» Instructions to follow:
Exact reproduction of the listing is required. Pictures are not reproduced.

» Raw data:
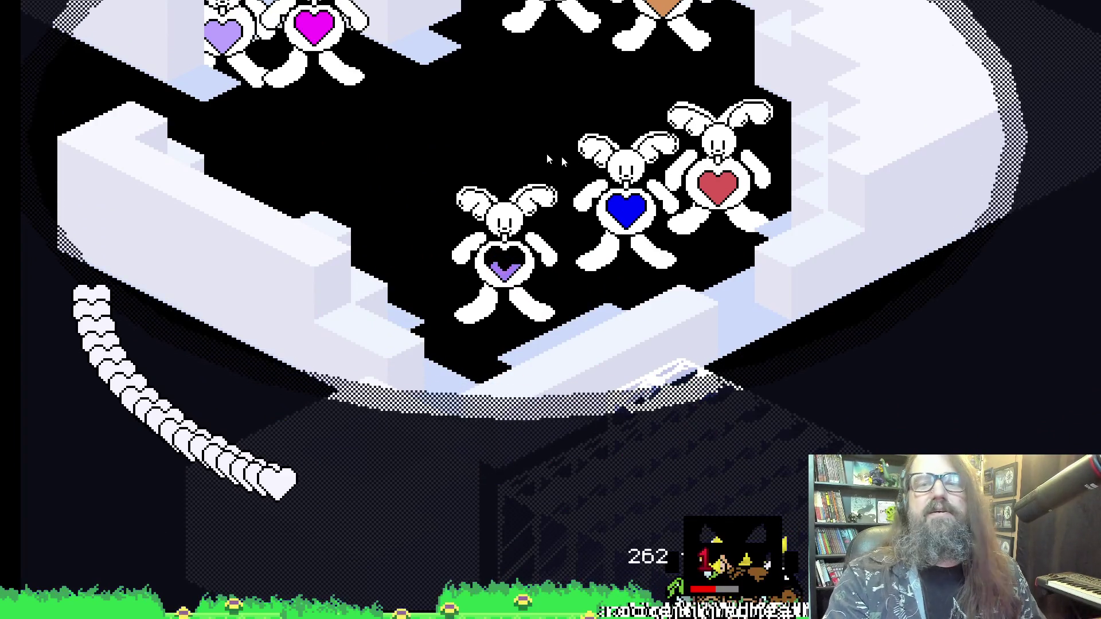
Step: Close the game, then open obj_npc and its child obj_npc_00, whose flaffin type is leftEar
key("Escape")
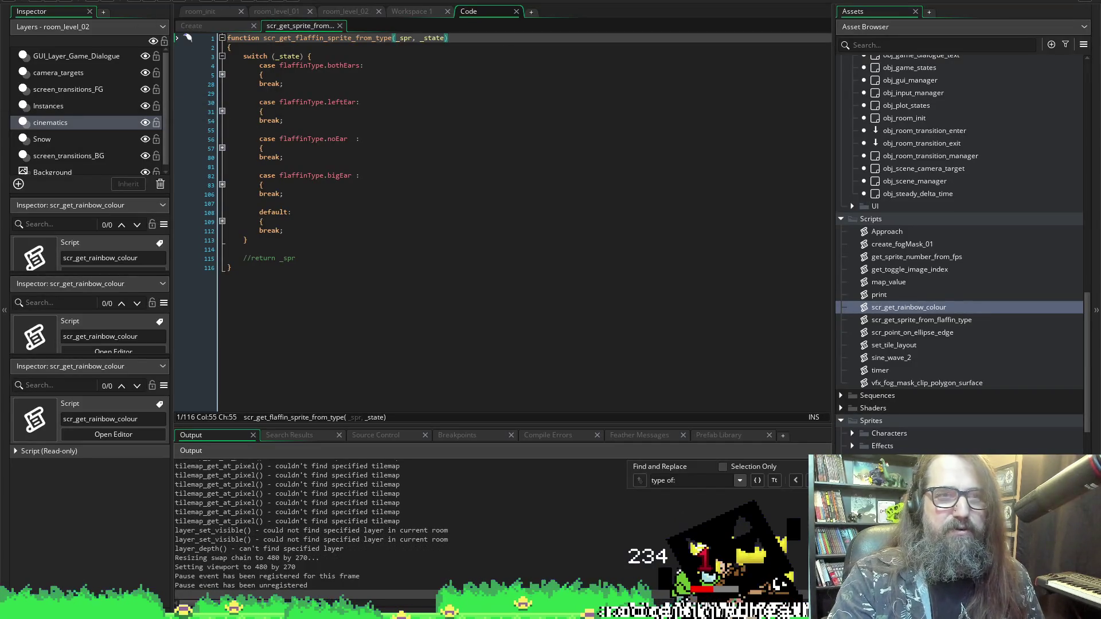
scroll(976, 323, "up", 4)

» Result of the task:
Step: Close the game, then open obj_npc and its child obj_npc_00, whose flaffin type is leftEar
key("Escape")
scroll(976, 323, "up", 4)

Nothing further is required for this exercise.